### Task to complete
Of all the lines in the records below, copy only those that contain the string "linecap".

** Information given follows **

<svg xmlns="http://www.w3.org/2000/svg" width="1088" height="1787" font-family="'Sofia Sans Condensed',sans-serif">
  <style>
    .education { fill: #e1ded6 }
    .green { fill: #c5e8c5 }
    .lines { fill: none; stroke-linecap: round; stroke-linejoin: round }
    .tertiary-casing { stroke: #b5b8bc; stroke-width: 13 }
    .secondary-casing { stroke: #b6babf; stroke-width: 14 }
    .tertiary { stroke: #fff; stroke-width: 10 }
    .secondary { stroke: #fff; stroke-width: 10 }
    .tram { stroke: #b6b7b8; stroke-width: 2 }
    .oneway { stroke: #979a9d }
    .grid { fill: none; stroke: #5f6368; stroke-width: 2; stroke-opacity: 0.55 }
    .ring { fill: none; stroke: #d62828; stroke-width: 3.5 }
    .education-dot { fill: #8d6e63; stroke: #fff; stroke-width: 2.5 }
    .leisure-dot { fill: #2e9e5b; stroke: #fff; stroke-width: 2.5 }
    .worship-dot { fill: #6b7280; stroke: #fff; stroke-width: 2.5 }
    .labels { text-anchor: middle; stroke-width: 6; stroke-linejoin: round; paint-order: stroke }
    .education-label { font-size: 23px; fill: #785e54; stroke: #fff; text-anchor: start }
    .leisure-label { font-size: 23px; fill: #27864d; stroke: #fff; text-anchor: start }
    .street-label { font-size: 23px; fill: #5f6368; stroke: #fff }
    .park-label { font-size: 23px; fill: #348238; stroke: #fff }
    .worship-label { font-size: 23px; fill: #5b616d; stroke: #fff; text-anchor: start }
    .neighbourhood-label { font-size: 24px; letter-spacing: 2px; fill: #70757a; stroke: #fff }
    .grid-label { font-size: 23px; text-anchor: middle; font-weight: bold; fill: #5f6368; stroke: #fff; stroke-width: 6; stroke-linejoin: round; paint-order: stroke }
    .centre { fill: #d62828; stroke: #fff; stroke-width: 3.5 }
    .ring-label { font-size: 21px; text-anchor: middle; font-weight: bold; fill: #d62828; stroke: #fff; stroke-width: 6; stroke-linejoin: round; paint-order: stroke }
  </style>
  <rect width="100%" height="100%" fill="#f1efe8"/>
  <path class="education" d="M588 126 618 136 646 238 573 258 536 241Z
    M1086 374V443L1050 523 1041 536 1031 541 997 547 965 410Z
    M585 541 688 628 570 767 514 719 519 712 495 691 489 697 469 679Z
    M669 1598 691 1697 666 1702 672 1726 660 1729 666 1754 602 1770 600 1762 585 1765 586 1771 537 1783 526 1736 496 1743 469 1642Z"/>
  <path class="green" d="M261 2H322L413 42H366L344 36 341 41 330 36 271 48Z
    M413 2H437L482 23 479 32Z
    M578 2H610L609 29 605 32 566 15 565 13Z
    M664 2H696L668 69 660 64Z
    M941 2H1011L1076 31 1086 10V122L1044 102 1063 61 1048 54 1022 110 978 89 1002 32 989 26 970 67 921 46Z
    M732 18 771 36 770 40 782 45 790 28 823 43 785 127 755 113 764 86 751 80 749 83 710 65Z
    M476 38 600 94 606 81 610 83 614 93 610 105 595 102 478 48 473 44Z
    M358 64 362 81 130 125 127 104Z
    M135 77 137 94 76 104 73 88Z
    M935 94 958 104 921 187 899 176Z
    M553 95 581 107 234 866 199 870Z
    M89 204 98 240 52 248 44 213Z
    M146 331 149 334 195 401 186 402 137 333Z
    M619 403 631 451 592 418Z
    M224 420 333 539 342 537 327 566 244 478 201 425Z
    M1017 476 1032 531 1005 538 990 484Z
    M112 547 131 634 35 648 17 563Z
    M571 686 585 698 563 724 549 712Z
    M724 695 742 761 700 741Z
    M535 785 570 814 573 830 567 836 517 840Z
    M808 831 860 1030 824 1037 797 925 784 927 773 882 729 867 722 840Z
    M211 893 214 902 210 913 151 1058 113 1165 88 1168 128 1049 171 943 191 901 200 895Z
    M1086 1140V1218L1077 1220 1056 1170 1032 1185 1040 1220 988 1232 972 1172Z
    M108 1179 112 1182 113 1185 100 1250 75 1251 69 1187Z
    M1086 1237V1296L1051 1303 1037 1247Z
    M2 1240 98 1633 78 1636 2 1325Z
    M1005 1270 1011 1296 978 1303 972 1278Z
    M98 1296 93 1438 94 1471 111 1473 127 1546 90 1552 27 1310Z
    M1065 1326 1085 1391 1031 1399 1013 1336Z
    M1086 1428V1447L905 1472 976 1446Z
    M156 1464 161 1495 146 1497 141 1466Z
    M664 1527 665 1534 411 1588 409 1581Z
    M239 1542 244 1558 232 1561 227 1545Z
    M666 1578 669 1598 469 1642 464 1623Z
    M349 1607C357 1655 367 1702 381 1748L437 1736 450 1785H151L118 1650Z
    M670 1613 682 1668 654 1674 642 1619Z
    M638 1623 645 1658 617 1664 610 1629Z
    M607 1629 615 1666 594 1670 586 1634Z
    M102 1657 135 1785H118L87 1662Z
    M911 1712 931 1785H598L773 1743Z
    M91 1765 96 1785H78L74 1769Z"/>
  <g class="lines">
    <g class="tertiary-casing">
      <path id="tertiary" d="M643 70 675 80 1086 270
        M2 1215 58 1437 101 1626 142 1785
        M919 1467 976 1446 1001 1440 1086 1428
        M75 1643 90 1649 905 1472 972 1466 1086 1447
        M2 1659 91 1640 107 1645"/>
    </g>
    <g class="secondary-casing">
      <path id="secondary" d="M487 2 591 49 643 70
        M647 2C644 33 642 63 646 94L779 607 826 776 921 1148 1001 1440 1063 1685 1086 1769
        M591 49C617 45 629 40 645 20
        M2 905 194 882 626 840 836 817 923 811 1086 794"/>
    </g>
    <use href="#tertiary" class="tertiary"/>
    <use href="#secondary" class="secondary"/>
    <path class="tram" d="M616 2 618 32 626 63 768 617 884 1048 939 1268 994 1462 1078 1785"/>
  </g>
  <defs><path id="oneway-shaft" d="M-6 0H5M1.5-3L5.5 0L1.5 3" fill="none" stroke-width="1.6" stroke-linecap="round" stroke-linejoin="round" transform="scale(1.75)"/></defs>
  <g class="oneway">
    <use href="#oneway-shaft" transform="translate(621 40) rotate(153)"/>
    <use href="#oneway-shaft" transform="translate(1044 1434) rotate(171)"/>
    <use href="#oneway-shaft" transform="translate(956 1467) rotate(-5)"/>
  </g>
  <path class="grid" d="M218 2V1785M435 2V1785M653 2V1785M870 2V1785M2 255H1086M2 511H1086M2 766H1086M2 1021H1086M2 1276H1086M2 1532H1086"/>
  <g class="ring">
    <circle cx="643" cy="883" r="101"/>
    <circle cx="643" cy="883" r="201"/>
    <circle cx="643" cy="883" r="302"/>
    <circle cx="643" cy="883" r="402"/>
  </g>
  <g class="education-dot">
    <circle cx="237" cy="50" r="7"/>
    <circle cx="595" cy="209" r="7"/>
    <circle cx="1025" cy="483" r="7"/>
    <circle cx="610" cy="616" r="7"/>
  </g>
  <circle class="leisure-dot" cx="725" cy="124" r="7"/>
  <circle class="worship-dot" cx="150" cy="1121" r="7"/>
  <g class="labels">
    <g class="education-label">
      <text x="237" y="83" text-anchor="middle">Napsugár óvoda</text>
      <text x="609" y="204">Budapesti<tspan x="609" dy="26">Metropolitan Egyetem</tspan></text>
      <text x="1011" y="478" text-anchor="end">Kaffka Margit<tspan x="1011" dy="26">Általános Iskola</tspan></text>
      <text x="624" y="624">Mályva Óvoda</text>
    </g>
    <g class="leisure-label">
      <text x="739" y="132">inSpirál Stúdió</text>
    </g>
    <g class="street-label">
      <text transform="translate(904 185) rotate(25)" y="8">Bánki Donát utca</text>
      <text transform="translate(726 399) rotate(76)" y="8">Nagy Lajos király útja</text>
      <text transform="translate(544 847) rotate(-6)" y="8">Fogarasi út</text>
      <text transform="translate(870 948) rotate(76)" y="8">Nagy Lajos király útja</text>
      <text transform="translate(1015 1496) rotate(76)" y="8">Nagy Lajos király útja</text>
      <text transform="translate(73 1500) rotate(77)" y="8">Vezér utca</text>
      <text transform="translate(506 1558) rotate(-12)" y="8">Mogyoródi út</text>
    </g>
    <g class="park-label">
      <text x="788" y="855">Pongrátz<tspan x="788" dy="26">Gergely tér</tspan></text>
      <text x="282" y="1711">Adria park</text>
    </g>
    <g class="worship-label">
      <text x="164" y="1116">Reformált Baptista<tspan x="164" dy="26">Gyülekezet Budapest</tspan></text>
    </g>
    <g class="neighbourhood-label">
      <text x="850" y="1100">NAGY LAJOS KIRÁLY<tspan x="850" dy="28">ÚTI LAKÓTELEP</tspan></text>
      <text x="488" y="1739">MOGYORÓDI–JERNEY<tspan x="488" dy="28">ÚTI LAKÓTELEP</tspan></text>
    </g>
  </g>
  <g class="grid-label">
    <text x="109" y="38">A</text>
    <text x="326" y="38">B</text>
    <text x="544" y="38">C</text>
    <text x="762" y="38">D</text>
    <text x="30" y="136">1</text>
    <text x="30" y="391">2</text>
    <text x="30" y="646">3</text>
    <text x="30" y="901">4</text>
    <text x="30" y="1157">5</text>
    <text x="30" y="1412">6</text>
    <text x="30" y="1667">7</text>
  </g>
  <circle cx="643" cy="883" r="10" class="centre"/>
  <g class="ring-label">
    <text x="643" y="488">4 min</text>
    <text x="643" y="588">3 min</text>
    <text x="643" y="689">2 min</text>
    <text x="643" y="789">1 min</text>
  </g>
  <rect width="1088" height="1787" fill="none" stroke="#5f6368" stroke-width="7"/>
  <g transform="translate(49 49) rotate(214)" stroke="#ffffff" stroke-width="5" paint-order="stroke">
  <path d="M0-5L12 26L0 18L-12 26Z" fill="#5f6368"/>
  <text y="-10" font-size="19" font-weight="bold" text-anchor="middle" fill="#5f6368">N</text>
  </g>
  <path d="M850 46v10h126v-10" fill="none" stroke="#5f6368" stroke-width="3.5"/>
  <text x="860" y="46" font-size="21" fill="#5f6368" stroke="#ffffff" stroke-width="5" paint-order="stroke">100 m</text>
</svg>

** End of Information given **

### Task answer
    .lines { fill: none; stroke-linecap: round; stroke-linejoin: round }
  <defs><path id="oneway-shaft" d="M-6 0H5M1.5-3L5.5 0L1.5 3" fill="none" stroke-width="1.6" stroke-linecap="round" stroke-linejoin="round" transform="scale(1.75)"/></defs>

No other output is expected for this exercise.